Best Practices for EDI Mapping: Naming and Usage

Please note: This post originally appeared on Extol.com (EXTOL has been acquired by Cleo).

Successful EDI implementations must begin with the development and employment of proper naming conventions and best practices. Too often a company will make hasty decisions in an effort to implement an EDI customer quickly only to find that good practices were not put to use and the bad habits are then continued for all remaining EDI implementations.

When mapping, it is important to develop and standardize in-house naming conventions that can be used for all maps. This will help to identify maps and keep them organized. One recommendation is to use some variation or reference to the trading partner the map will be used for. Other suggestions may include using the document type, version, or division references in conjunction with the trading partner name. By using some of these methods in your map naming you will make it easier to identify the purpose of the map.

For example, consider if doing business with Acme Corporation they require the 850 Purchase Order (sent) and 810 Invoice (received) using version 4010. Map names might consist of “810_ACME4010S” and “850_ACME4010R.” Maintaining such consistency will be crucial for any EDI implementation, particularly if consisting of dozens of trading partners and document types.

There are many ways to use maps in conjunction with your trading partner setups. The most typical setup is one map, per document type, for each trading partner. This makes it possible to configure trading partner specific modifications to each map without the concern of how it might affect other trading partners who are sending or receiving the same data with you.

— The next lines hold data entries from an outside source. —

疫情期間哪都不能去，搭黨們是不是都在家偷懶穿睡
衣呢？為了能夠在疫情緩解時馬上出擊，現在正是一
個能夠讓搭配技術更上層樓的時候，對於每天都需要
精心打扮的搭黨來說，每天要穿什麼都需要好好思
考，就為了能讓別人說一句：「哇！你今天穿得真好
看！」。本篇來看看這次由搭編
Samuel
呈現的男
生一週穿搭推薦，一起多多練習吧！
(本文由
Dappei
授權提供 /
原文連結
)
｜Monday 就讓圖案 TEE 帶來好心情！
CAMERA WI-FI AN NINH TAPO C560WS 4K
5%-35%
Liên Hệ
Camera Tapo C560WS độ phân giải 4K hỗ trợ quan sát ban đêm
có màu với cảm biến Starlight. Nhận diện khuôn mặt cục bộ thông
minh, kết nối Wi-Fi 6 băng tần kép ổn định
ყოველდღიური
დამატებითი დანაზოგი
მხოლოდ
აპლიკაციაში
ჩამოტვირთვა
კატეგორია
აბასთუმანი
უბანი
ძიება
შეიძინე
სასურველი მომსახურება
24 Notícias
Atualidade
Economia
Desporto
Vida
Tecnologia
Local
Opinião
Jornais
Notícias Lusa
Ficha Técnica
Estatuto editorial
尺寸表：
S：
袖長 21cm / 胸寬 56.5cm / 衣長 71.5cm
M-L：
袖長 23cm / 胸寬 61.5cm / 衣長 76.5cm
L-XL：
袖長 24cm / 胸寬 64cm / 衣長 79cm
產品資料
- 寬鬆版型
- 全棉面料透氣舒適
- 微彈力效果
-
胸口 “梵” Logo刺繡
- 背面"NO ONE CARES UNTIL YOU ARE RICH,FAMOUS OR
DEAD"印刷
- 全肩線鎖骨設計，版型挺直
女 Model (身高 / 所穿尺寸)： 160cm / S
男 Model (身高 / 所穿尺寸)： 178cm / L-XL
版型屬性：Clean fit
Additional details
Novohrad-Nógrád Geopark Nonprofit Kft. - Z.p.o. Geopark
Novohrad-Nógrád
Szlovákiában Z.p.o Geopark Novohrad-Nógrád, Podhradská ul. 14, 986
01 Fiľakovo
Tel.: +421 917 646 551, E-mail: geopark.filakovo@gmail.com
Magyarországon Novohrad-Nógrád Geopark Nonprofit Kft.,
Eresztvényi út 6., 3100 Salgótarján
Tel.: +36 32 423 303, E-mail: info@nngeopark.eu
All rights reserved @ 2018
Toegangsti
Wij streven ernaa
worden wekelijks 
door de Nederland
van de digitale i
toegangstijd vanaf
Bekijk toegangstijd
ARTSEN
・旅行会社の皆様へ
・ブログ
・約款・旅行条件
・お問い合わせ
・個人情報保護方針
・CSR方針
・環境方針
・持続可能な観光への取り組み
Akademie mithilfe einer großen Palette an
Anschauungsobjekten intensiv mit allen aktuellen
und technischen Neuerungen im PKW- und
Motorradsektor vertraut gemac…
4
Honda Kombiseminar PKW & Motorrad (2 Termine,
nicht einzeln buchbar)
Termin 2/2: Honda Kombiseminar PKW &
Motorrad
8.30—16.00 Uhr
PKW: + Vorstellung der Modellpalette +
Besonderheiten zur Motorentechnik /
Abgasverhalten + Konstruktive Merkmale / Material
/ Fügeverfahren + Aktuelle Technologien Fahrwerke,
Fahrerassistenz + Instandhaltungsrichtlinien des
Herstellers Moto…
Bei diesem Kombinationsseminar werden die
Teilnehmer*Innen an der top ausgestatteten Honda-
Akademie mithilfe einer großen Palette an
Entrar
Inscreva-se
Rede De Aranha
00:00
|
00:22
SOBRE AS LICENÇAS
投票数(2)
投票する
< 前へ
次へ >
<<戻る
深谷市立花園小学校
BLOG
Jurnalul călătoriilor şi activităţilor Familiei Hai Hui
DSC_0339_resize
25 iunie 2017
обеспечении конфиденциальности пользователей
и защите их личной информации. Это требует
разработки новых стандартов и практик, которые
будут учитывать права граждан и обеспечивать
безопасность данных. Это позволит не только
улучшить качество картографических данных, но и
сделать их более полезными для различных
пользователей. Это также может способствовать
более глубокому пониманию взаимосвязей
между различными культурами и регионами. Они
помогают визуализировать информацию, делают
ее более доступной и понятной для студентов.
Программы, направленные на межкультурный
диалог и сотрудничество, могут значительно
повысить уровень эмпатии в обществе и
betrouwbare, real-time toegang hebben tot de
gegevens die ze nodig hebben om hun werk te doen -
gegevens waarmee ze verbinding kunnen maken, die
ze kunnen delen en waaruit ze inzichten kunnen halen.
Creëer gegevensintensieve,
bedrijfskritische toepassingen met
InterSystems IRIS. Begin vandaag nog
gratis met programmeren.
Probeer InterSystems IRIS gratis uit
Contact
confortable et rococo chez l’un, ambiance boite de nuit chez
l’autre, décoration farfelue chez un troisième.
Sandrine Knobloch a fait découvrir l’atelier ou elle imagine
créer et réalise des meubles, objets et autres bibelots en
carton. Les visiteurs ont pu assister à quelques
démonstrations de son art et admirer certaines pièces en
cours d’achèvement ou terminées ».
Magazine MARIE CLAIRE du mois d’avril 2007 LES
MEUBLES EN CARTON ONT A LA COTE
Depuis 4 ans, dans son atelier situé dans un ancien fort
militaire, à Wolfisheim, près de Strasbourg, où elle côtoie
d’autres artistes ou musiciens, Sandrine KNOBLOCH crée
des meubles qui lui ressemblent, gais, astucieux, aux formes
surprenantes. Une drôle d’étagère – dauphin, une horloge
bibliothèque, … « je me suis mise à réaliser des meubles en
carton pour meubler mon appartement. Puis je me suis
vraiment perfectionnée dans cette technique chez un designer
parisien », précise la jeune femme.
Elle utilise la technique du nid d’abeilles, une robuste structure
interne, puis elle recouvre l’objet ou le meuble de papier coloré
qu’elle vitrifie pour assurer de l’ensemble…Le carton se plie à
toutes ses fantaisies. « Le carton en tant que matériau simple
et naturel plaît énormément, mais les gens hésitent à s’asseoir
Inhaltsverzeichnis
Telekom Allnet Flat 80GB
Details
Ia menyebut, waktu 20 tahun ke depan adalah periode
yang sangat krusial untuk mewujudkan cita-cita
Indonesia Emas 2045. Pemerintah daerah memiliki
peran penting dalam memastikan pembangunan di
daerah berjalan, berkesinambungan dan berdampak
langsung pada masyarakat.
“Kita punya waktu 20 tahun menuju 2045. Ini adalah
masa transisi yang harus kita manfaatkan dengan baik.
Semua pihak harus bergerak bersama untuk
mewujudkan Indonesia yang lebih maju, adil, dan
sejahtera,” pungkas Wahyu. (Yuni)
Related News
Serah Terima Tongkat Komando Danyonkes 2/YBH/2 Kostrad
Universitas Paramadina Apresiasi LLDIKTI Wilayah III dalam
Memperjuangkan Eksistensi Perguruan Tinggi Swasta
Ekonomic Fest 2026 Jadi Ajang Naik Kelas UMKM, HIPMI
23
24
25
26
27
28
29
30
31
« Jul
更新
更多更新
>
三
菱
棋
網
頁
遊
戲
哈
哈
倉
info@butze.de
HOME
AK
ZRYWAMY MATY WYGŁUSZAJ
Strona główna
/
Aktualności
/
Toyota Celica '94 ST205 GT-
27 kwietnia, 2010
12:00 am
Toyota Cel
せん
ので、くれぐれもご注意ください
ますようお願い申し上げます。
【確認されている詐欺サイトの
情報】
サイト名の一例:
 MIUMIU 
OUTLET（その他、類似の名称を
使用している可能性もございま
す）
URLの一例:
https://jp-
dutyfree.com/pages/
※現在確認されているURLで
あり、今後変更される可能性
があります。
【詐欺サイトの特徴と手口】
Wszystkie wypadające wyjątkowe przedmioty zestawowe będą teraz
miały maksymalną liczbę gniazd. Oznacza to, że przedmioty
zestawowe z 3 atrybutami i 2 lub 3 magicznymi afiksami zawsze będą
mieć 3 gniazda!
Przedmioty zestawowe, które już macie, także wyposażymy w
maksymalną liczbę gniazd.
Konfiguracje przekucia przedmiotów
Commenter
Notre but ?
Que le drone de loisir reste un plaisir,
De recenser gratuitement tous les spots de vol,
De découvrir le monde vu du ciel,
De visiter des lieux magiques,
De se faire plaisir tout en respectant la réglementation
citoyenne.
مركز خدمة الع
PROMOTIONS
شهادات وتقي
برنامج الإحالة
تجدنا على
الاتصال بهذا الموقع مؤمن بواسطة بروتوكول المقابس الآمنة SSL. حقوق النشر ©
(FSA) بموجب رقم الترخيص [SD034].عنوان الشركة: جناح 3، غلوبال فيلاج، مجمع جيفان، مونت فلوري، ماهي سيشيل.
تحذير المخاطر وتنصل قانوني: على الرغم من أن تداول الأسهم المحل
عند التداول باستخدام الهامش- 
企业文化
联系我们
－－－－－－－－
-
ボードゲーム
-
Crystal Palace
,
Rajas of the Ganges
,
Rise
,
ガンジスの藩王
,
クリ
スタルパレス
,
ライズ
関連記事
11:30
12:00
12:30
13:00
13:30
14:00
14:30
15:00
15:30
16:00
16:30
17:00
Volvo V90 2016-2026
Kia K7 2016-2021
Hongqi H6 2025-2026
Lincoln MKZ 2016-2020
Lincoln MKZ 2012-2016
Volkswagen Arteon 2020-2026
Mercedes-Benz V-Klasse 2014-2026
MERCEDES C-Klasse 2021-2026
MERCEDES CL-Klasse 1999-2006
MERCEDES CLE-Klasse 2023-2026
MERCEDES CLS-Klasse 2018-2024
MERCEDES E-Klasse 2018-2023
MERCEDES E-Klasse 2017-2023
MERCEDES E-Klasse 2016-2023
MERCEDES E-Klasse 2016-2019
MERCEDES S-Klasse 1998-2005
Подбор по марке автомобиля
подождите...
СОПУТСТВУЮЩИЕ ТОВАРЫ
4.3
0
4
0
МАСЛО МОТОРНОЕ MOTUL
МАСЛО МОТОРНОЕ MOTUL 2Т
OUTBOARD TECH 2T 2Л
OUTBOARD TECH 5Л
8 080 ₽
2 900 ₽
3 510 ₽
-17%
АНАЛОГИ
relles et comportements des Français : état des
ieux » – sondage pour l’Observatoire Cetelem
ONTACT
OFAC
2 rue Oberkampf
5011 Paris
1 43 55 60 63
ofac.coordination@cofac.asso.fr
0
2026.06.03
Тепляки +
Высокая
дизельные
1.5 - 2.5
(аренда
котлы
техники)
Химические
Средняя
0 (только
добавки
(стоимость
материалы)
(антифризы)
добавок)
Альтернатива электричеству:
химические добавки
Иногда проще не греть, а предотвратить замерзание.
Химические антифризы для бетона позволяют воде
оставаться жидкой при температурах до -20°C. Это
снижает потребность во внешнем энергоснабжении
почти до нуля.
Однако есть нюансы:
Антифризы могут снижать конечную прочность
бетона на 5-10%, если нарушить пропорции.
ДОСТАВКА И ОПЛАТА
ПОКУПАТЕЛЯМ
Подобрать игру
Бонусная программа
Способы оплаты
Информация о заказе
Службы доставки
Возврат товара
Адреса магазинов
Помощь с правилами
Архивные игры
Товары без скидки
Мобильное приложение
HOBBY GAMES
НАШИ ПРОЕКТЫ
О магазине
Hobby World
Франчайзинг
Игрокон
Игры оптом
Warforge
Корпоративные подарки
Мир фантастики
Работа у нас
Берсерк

Should the organization or trading partner(s) have multiple divisions, another consideration is to use multiple maps. This involves creating multiple maps for one document type, for one trading partner. This application is excellent if each division requires strategically different mapping setups or if they have varying requirements (such as different EDI versions of the same document type). Despite this not being a common scenario, it can be accomplished but might require a unique setup for the trading partner.

It is also a viable option to use one map, for one document, but shared by multiple trading partners. This is ideal if you are “calling the shots” or telling your trading partners how you would like them to set up their maps for doing business with you. This is one of the luxuries a buyer might have by using a common format for all vendors.

These are just a few examples that illustrate how you can increase the efficiency and organization of any EDI system. Efficiency and organization are key factors for the optimization of any system.